---------- INPUT RECORDS

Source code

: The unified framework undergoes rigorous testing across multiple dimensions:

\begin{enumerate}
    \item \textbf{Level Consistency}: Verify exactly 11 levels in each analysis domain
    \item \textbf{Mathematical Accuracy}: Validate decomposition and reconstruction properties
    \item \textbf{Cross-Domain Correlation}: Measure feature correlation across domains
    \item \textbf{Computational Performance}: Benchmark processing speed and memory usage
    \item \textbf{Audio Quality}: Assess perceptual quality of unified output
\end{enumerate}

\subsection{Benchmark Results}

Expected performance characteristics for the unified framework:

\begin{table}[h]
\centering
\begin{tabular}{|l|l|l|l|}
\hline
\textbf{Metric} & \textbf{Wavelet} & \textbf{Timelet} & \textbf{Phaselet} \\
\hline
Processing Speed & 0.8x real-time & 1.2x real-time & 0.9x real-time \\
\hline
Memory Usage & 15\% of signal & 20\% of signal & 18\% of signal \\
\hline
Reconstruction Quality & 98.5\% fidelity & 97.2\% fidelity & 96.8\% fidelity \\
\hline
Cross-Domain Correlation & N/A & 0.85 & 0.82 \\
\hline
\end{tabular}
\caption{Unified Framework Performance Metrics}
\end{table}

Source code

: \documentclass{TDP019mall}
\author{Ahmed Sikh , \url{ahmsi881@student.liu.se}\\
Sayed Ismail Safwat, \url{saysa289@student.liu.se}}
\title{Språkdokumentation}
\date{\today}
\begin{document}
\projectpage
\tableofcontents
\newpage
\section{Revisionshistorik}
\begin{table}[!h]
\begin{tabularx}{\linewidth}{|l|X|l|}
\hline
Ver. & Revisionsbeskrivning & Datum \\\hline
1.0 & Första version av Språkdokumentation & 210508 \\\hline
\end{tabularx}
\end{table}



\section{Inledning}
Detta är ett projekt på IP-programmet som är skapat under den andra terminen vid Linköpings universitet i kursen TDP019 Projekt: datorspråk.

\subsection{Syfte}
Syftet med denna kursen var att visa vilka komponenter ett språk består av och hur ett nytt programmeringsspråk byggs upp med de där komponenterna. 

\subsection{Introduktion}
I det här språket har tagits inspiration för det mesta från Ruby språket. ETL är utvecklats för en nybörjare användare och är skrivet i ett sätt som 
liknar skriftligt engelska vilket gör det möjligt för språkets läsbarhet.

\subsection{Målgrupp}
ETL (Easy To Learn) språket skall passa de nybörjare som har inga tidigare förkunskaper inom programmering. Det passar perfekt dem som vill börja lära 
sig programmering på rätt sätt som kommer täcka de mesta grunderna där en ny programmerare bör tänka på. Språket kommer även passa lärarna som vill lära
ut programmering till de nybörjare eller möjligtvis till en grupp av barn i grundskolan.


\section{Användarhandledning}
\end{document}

--------------------

- [REQUIRED WORK]:
Go through the listing above. Show each line where the word "Correlation" is found.

- [ANSWER SPACE]:
    \item \textbf{Cross-Domain Correlation}: Measure feature correlation across domains
Cross-Domain Correlation & N/A & 0.85 & 0.82 \\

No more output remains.